- Cosa fare:
1 > Trascrivi dal testo sulla neve in Valle d'Aosta tutto ciò che va da "Sciavamo persino a" fino a "ad una burla.".
2 > Secondo il testo sulla neve in Valle d'Aosta, in quale periodo la neve ha cominciato a fare scherzi?
3 > Fornisci il seguito del testo sulla neve in Valle d'Aosta, a partire dall'ultima frase riportata.

- Testo selezionato:

☆ ☆ ☆ ☆

Mettetevi nei panni di un valdostano della mia età. Sono cresciuto con belle nevicate che scendevano dalle vette sino al fondovalle.
Sciavamo persino a quote basse e ricordo di aver sciato ai Morti a Novembre! Se mi avessero detto da bambino dei cannoni per l’innevamento artificiale mi sarei messo a ridere, pensando ad una burla.
La neve ha cominciato a farci scherzi all’inizio degli anni Ottanta e poi da tempo negli anni successivi - con il riscaldamento globale - a certe altitudini piove e non nevica. Per fortuna la Valle d’Aosta conta, a differenza di altre zone, su quote elevate e gli stessi esperti confermano che la neve non mancherà, anche se i ghiacciai soffrono e si riducono a vista d’occhio.
Ma questo cambiamento assume per chi ha vissuto altri momenti climatici un aspetto sociale interessante. Esiste, infatti, in queste ore nelle chiacchiere ordinarie - a fronte di una meteo che preannuncia nevicate - una gioia diffusa e una sorta di complicità nell’attesa. Arriva la neve!
Chi se ne lamenta diventa vittima della maggioranza speranzosa. C’è qualcosa di profondo in questo desiderio collettivo, che diventa una specie di collante.
Non molto tempo fa, sono stato in Lapponia con mio figlio più piccolo sulle tracce di Babbo Natale con l’aspetto un po’ grottesco che nel villaggio apposito di Rovaniemi si moltiplicano i Babbi Natale per foto e brevi dialoghi e questo turba anche il bambino più convinto dell’esistenza di questo Grande Vecchio.

☆ ☆ ☆ ☆

- Righe del dataset:
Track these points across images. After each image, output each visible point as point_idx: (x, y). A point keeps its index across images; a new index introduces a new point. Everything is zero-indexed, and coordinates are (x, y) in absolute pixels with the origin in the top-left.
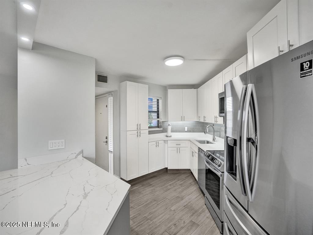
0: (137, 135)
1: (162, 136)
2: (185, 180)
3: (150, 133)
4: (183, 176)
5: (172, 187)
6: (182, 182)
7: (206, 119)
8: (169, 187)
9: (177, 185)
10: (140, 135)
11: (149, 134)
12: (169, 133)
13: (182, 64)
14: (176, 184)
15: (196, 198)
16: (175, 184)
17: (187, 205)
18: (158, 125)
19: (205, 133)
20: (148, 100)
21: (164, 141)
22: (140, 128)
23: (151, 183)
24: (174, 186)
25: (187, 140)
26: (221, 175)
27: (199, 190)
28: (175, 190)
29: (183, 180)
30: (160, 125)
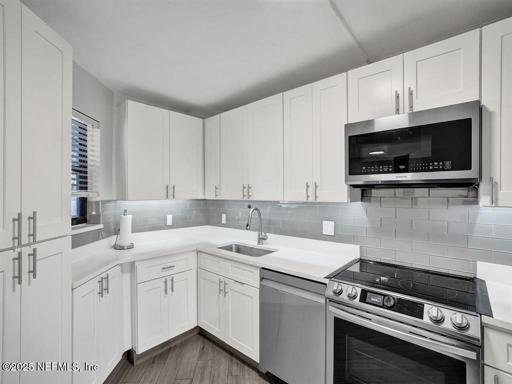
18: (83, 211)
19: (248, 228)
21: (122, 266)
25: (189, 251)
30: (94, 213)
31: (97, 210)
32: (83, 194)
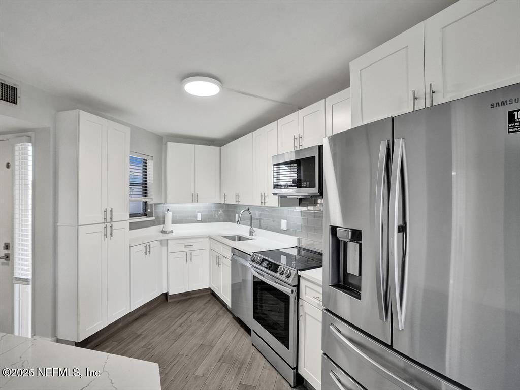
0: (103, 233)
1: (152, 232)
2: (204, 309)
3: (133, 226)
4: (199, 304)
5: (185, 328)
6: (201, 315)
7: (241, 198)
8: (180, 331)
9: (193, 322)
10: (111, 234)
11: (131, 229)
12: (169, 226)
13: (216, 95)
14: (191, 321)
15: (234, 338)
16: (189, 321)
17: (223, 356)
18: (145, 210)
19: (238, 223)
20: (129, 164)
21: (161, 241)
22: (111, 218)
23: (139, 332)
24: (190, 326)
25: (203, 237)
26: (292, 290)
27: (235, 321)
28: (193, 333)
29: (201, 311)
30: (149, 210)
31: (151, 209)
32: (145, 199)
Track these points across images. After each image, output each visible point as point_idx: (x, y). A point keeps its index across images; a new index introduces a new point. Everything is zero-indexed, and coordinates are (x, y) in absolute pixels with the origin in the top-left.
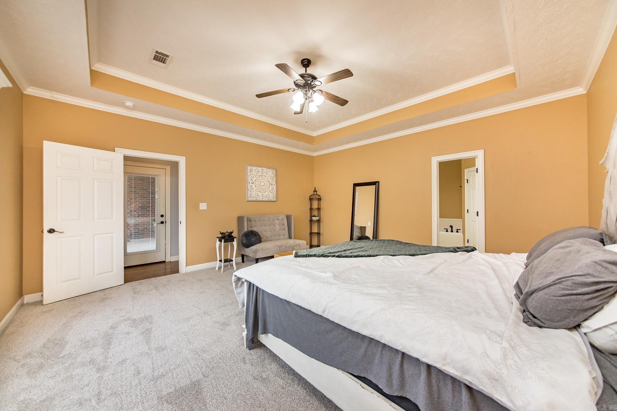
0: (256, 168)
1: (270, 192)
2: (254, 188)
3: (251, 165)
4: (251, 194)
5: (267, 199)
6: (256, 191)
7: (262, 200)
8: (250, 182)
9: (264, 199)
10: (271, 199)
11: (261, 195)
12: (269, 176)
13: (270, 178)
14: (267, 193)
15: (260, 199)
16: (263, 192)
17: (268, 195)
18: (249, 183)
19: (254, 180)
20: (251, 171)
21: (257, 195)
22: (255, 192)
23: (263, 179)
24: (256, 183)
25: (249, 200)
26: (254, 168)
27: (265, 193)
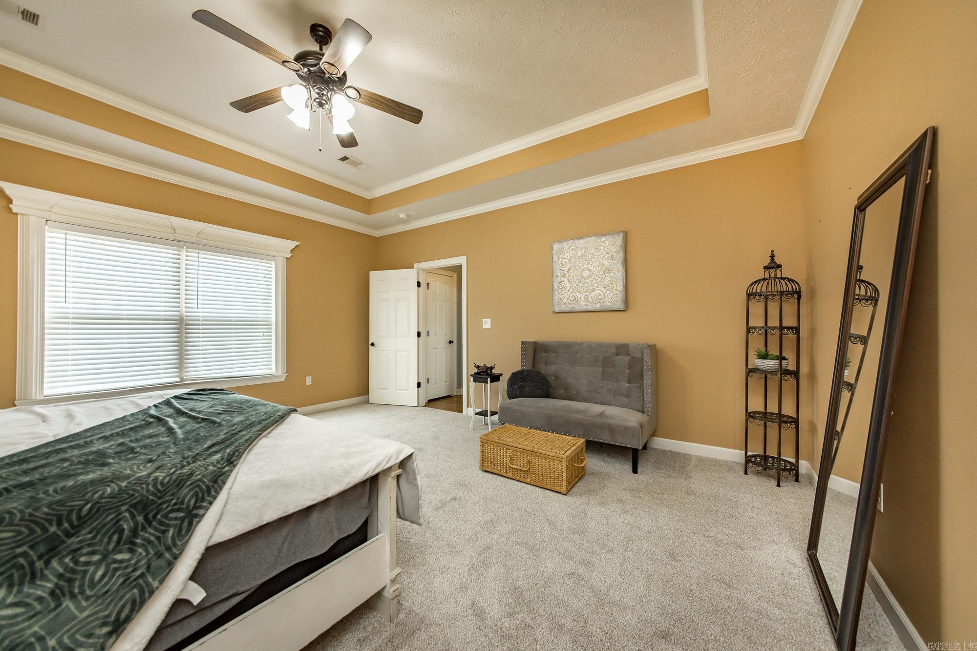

☆ ☆ ☆ ☆

- Risposte in ordine:
1 >
Sciavamo persino a quote basse e ricordo di aver sciato ai Morti a Novembre! Se mi avessero detto da bambino dei cannoni per l’innevamento artificiale mi sarei messo a ridere, pensando ad una burla.

2 > All'inizio degli anni Ottanta.

3 >
Ma la neve, la neve! Pare che anche lì si faccia a volte attendere, ma nella mia breve visita la full immersion è stato un ritorno al passato generoso anche da noi. Una scorpacciata nel pianoro innevato con la motoslitta con quella stranezza della aurora boreale nel cielo. Così come quel bosco con le piante gravide di neve osservato immersi nell’acqua di un laghetto gelato con una tuta arancione in neoprene come protezione dal gelo.
L'amato dizionario etimologico mi aiuta nel dire di come la neve abbia sempre espressioni graziose e l'origine è declinata assieme alla rappresentazione della ricchezza linguistica: "latino di provenienza indoeuropea: latino nĭve(m) (nomin. nix) - panromanzo: ancien français noif (français neige, derivazione di neiger "nevicare"), occitano e catalano neu, spagnolo nieve, portoghese neve, sardo nie, rumeno nea. Il latino nix nĭvis ha numerosi confronti: greco nípha, alto tedesco sneō (tedesco Schnee, inglese snow), lituano sniẽgas, antico slavo sněgŭ (russo sneg), gallese nyf”.
Il dizionario "Chenuil-Vautherin" ricorda il francoprovenzale "nei" nella sua straordinaria espressività, perché un popolo di montagna deve saper dire in modo chiaro di che neve si tratti, nelle sue diverse varianti.
Interessante in una pubblicazione della Confederazione elvetica una classificazione della neve, che provo a sintetizzare.
Neve polverosa: quando i fiocchi di neve cadono in una massa d’aria poco umida e sufficientemente fredda da rimanere allo stato solido e non fondere quando arriva sul terreno, si ha la neve polverosa. La neve polverosa è caratterizzata dal fatto che non si è ancora compattata al suolo. I singoli cristalli di neve sono ben visibili al microscopio: non esistono due cristalli uguali.
Neve trasformata: neve appena caduta al suolo è spesso soffice, ma in breve tempo si trasforma. I cristalli di neve si uniscono laddove hanno punti di contatto formando delle aggregazioni. Nel processo, formano una struttura porosa coesa, simile a una spugna di ghiaccio.
Neve crostata: si riconosce per la sua superficie molto dura a causa di un processo di compattamento e/o congelamento. Questa neve si forma, ad esempio, quando un abbassamento delle temperature causa il congelamento di un manto nevoso umido o bagnato.
Neve cartonata: è una variante particolare della neve crostata ed è molto temuta da chi pratica sci escursionismo o si muove in montagna con le ciaspole: sulla superficie del manto nevoso vi è sì una crosta ghiacciata, ma che al passaggio dello sci o della ciaspola si frantuma più o meno facilmente, facendo sprofondare l’escursionista.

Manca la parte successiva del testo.